Reasoning types determine method choice: Deductive tasks benefit most from rerankers; numerical tasks require query decomposition to break problems into computable sub-problems.

Highlights & Insights¶

Organizing methods by pipeline position rather than model architecture is the most stable design of this survey.
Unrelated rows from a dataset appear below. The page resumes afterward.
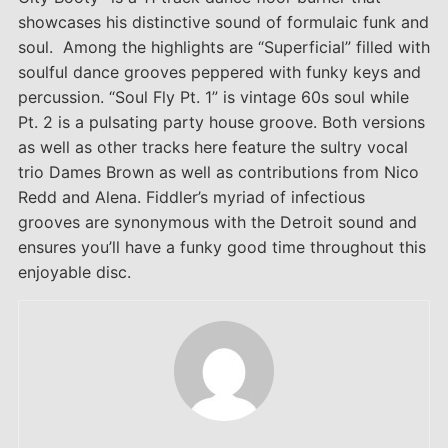
showcases his distinctive sound of formulaic funk and
soul. Among the highlights are “Superficial” filled with
soulful dance grooves peppered with funky keys and
percussion. “Soul Fly Pt. 1” is vintage 60s soul while
Pt. 2 is a pulsating party house groove. Both versions
as well as other tracks here feature the sultry vocal
trio Dames Brown as well as contributions from Nico
Redd and Alena. Fiddler’s myriad of infectious
grooves are synonymous with the Detroit sound and
ensures you’ll have a funky good time throughout this
enjoyable disc.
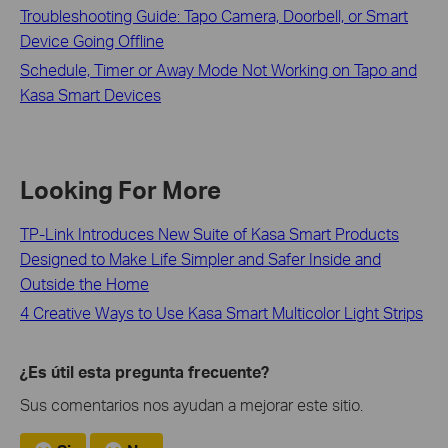
Troubleshooting Guide: Tapo Camera, Doorbell, or Smart
Device Going Offline
Schedule, Timer or Away Mode Not Working on Tapo and
Kasa Smart Devices
Looking For More
TP-Link Introduces New Suite of Kasa Smart Products
Designed to Make Life Simpler and Safer Inside and
Outside the Home
4 Creative Ways to Use Kasa Smart Multicolor Light Strips
¿Es útil esta pregunta frecuente?
Sus comentarios nos ayudan a mejorar este sitio.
By using "where to inject reasoning" as the skeleton, the taxonomy remains compatible with future emerging models.
The five-category taxonomy for reasoning types (deductive, analogical, causal, analytical, numerical) quantifies the difficulty of RIR tasks for the first time, allowing future benchmark designs to intentionally fill gaps (e.g., multimodal causal).
Explicitly stating that nDCG is obsolete: The authors argue that the RIR era needs to include "efficiency" and "fine-grained relevance" in metrics, such as Peng et al.'s joint efficiency-effectiveness FLOPs evaluation or Weller et al.'s instruction-following metrics—serving as a wake-up call to the IR evaluation community.
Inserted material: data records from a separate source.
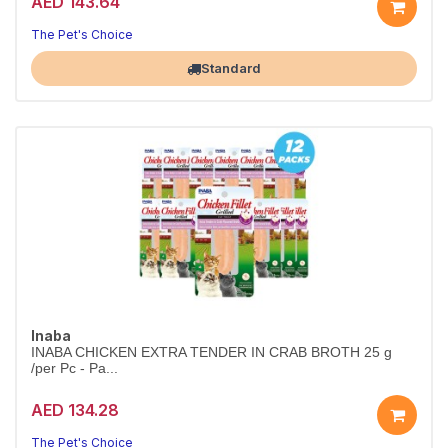
AED 143.64
The Pet's Choice
Largest Pet Corner NOW OPEN
Standard
Inaba
INABA CHICKEN EXTRA TENDER IN CRAB BROTH 25 g
/per Pc - Pa...
AED 134.28
The Pet's Choice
Limitations & Future Work¶

Author acknowledgment: The survey only covers methods with experiments on public RIR benchmarks; other potential directions like HyDE and graph-based retrieval are not explored in depth; industrial private RIR systems are also excluded.
Additional limitations: The taxonomy strictly segments by pipeline position, offering weak coverage of "cross-stage joint training" methods (e.g., end-to-end retriever-reranker co-training). The five reasoning types from BRIGHT may not cover future types like "counterfactual reasoning" or "program synthesis reasoning."
Improvement directions: Establish dedicated "reasoning-faithful" evaluation metrics for RIR (examining not just top-\(k\) hits, but whether retrieved evidence chains actually support the reasoning) and perform end-to-end evaluations in real downstream scenarios like deep research or long-term memory.
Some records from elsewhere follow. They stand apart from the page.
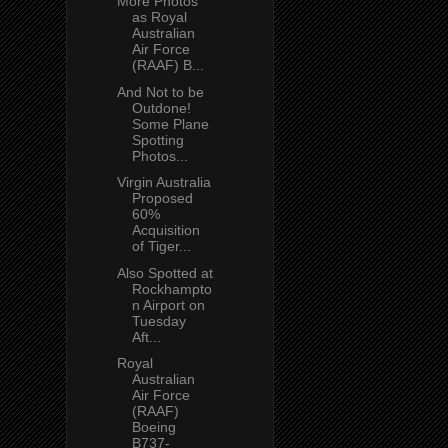
More Photos
as Royal
Australian
Air Force
(RAAF) B...
And Not to be
Outdone!
Some Plane
Spotting
Photos...
Virgin Australia
Proposed
60%
Acquisition
of Tiger...
Also Spotted at
Rockhampto
n Airport on
Tuesday
Aft...
Royal
Australian
Air Force
(RAAF)
Boeing
B737-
vs. RAG-Reasoning Survey (Li 2025g): They view retrieval as a pre-step to support generation; this paper treats retrieval itself as the terminal task, emphasizing the retriever's own reasoning capabilities.
vs. Reasoning Agentic RAG Survey (Liang 2025): They focus on how to schedule retrieval within an agent framework; this paper focuses on how reasoning integrates inside the retriever/reranker. Both are complementary.
vs. Classic IR Surveys (Robertson & Zaragoza 2009; Yates 2021): Classic surveys center on semantic/lexical relevance; this survey defines "reasoning intervention in relevance modeling" as a new paradigm, marking the third wave of IR (following BM25 and dense retrieval).

Rating¶

Novelty: ⭐⭐⭐⭐ The first systematic RIR survey; the classification skeleton (pipeline position \(\times\) reasoning type) is original.
Experimental Thoroughness: ⭐⭐⭐⭐ Covers 17 benchmarks and 30+ methods, with empirical analysis (LLM-based vs. LRM-based, computation cost vs. performance).
Writing Quality: ⭐⭐⭐⭐ The 2D taxonomy is clear, and the tradeoff perspectives are well-articulated, though content density varies between sections, with the appendix containing more information than the main text.
Value: ⭐⭐⭐⭐⭐ A must-read map for researchers entering the RIR field, clearly pointing out high-value directions such as the obsolescence of nDCG and multimodal gaps.